**Given text:**
Data source and methodology for the experimental statistics on the calculation of the quarterly migration balance

1.  Measuring international migration

One important objective of migration statistics is to determine the number of foreign citizens residing in Hungary according to the EU definition of the usual resident population (residence of at least 12 months) and also to determine the number of foreign citizens entering and leaving the country according to this definition. A further objective is to examine the migration of Hungarian citizens: the number of Hungarian citizens emigrating or returning is also determined on the basis of the definition of the usual resident population.

Since the beginning of migration statistical data collection, migration data have been published by the Hungarian Central Statistical Office (HCSO) at annual intervals. The aim of the current experimental statistics is to estimate the migration balance on a quarterly basis, which required 1) an increase in the frequency of data collection from annual to quarterly/monthly and 2) the development of models for estimating quarterly migration. The estimation procedure was based on regression models run on already available historical data, which allowed the estimation of the expected residence time of the migrating population. The imputation of missing data using the multivariate analysis method made it possible to estimate residence durations even for individuals for whom data on migration duration were incomplete.

2. Data sources

Currently, the main administrative data sources used to produce migration statistics are:

a)      Ministry of Energy, Personal Data and Address Records (OSAP 2228);

b)      Emigration and return migration of Hungarian citizens: the Social Insurance Identification Number (TAJ) Register of the National Health Insurance Fund Management (NHIF) (OSAP 2197);

Article (5), Section 80 of Act LXXXIII of 1997 on Compulsory Health Insurance Benefits stipulates that anyone who takes out health insurance abroad is obliged to notify the home health insurance company. The social insurance register therefore contains data based on the obligation to report emigration and includes registered migration events. Despite the obligation, the data are not comprehensive.

c)      Emigration and immigration of foreign citizens: aliens administrative registers of the National Directorate-General for Aliens Policing (NDGAP) (OSAP 2196, 2550 data transfers);

There is a separate register for nationals of the European Economic Area (EEA) countries with the right of free movement and residence and third-country nationals.

  3. Practice of migration statistical data processing

The NDGAP database (OSAP 2196 and 2550) is a panel database: a person can appear in several rows (have several migration events). Socio-economic and migration variables can be included as explanatory variables in multivariate analyses and explanatory models. The NDGAP database allows for the analysis of variables such as sex, age, marital status, citizenship, purpose of migration, educational attainment and occupation. However, the latter two variables are only recorded for third-country nationals.

The register of foreigners kept by the NDGAP is one of the most important sources of statistical data on foreigners who have arrived in Hungary and have been granted a residence or permanent residence permit. The register covers citizens of the European Union and EEA countries and third-country nationals. The data from the registers are received monthly by HCSO.

A specific feature of the EEA file is that registration events for one person are not linked to each other. In the third-country national database, however, the notifications concerning one person are linked. However, there may be a cross-over between the two databases. One of the main challenges in preparing the quarterly migration balance was that the majority of EEA citizens do not have a residence period in the immigration files of the NDGAP The main task was how to assign residence periods to replace the missing residence periods.

**Actions to take:**
1) According to the migration methodology text, how often does the HCSO receive data from the NDGAP registers?
2) Return the stretch of the migration methodology text from "c)      Emigration and" through "residence and third-country nationals.".
The rows have no connection to the migration methodology text.

**Supplied information:**
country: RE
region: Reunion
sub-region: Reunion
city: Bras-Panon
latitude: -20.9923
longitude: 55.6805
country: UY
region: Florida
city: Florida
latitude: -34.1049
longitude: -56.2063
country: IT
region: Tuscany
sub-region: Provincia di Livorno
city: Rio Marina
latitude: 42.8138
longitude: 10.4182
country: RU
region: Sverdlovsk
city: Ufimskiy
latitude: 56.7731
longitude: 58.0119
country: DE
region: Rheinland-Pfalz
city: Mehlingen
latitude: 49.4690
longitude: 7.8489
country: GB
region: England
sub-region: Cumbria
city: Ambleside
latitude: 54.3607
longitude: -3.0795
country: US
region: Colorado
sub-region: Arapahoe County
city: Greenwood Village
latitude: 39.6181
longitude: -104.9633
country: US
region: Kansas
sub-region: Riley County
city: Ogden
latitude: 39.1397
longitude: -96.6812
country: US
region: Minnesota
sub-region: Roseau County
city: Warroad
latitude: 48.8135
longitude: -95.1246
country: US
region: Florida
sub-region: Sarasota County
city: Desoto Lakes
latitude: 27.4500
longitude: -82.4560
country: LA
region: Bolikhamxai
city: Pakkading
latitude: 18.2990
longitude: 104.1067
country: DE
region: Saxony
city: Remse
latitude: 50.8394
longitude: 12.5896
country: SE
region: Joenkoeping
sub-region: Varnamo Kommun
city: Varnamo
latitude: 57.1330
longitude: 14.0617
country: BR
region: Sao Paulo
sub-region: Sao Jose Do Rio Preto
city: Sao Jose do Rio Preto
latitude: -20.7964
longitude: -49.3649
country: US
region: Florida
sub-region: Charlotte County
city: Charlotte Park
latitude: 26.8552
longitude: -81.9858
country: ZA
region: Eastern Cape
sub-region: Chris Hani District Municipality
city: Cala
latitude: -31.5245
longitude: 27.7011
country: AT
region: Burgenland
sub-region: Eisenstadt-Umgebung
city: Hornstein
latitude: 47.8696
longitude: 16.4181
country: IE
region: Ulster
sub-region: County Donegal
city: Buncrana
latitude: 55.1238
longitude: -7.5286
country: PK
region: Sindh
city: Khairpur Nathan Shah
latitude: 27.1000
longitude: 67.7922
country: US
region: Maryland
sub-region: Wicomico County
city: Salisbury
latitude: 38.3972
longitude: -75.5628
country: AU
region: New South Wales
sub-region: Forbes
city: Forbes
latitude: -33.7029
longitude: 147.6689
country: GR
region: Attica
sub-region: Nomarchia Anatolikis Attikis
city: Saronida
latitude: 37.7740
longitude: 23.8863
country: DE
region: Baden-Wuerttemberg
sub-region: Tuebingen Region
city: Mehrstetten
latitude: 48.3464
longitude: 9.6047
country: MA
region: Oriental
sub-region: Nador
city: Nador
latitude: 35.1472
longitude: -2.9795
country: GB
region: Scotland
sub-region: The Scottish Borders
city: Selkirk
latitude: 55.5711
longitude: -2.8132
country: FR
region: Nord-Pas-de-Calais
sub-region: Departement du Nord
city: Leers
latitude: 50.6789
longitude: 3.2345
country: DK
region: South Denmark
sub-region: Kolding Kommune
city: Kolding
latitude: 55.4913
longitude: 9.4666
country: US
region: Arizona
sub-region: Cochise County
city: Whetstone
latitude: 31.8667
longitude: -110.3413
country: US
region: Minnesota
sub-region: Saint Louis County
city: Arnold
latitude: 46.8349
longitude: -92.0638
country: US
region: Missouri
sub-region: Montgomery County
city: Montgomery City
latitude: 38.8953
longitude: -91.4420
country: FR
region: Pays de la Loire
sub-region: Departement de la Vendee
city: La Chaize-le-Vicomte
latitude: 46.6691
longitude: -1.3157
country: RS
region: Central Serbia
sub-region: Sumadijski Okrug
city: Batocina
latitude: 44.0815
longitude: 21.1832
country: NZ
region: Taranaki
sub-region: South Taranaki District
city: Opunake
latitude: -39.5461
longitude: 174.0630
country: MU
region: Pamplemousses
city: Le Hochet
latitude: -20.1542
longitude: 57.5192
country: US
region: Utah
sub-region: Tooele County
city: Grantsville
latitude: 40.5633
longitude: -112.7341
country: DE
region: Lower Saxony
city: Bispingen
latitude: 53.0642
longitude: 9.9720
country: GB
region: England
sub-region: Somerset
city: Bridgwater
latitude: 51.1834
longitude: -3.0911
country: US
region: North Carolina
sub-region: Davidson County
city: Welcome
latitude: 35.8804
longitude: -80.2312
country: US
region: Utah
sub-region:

**Results in order:**
1) Monthly.

2)
c)      Emigration and immigration of foreign citizens: aliens administrative registers of the National Directorate-General for Aliens Policing (NDGAP) (OSAP 2196, 2550 data transfers);

There is a separate register for nationals of the European Economic Area (EEA) countries with the right of free movement and residence and third-country nationals.